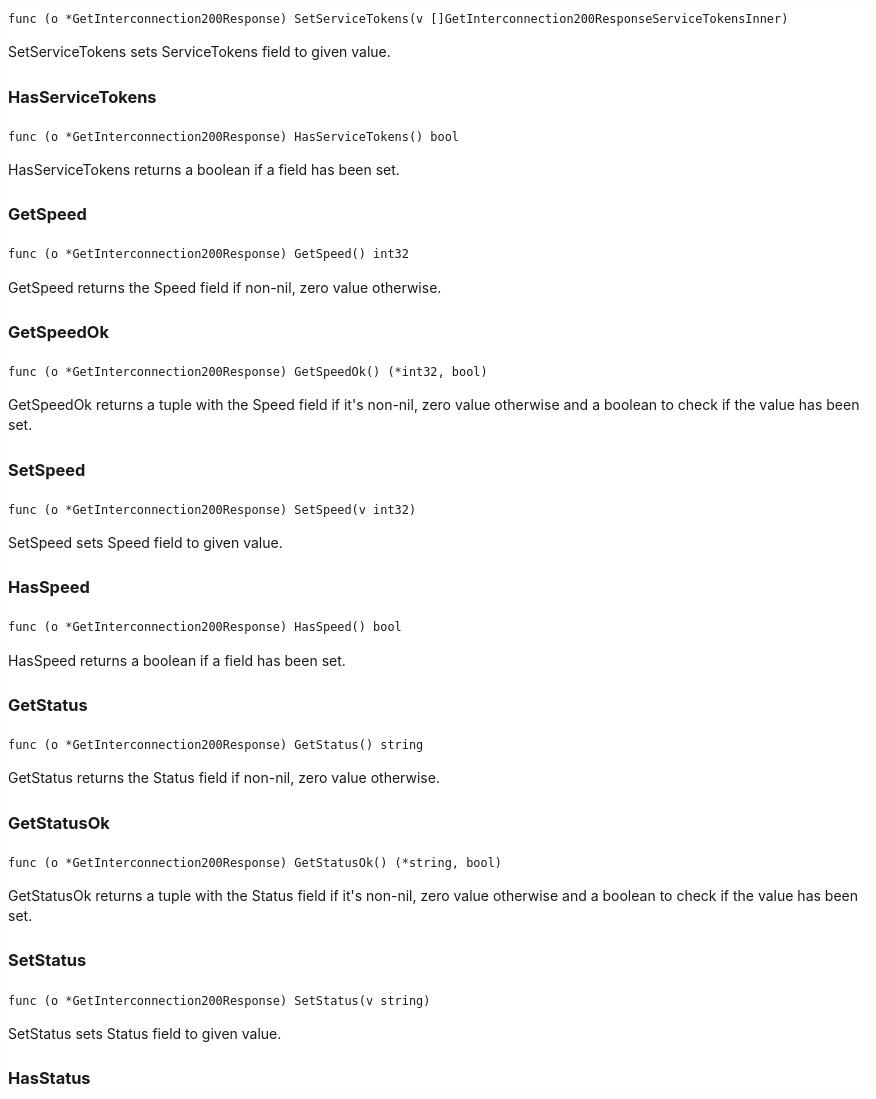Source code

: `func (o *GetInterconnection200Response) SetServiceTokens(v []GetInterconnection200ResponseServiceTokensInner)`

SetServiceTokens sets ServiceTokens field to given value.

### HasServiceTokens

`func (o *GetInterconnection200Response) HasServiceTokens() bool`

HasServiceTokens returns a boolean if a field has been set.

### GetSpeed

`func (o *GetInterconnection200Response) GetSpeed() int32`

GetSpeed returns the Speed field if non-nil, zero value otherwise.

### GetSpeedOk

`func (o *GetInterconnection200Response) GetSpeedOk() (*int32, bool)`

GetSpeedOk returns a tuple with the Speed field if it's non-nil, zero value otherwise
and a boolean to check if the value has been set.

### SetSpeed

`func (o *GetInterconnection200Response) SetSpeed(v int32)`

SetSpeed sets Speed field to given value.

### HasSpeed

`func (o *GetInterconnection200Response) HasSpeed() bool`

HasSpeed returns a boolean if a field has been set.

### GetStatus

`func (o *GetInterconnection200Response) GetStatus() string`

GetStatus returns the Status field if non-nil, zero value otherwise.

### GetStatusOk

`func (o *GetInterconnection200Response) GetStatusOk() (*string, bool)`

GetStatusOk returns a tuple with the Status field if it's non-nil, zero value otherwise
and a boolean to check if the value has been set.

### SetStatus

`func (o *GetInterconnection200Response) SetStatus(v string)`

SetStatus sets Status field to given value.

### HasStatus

━━━━━━━━━━

# Exercise directions:
Leaving images out, please output every line of the data exactly.

# Result:
Source code

: `func (o *GetInterconnection200Response) SetServiceTokens(v []GetInterconnection200ResponseServiceTokensInner)`

SetServiceTokens sets ServiceTokens field to given value.

### HasServiceTokens

`func (o *GetInterconnection200Response) HasServiceTokens() bool`

HasServiceTokens returns a boolean if a field has been set.

### GetSpeed

`func (o *GetInterconnection200Response) GetSpeed() int32`

GetSpeed returns the Speed field if non-nil, zero value otherwise.

### GetSpeedOk

`func (o *GetInterconnection200Response) GetSpeedOk() (*int32, bool)`

GetSpeedOk returns a tuple with the Speed field if it's non-nil, zero value otherwise
and a boolean to check if the value has been set.

### SetSpeed

`func (o *GetInterconnection200Response) SetSpeed(v int32)`

SetSpeed sets Speed field to given value.

### HasSpeed

`func (o *GetInterconnection200Response) HasSpeed() bool`

HasSpeed returns a boolean if a field has been set.

### GetStatus

`func (o *GetInterconnection200Response) GetStatus() string`

GetStatus returns the Status field if non-nil, zero value otherwise.

### GetStatusOk

`func (o *GetInterconnection200Response) GetStatusOk() (*string, bool)`

GetStatusOk returns a tuple with the Status field if it's non-nil, zero value otherwise
and a boolean to check if the value has been set.

### SetStatus

`func (o *GetInterconnection200Response) SetStatus(v string)`

SetStatus sets Status field to given value.

### HasStatus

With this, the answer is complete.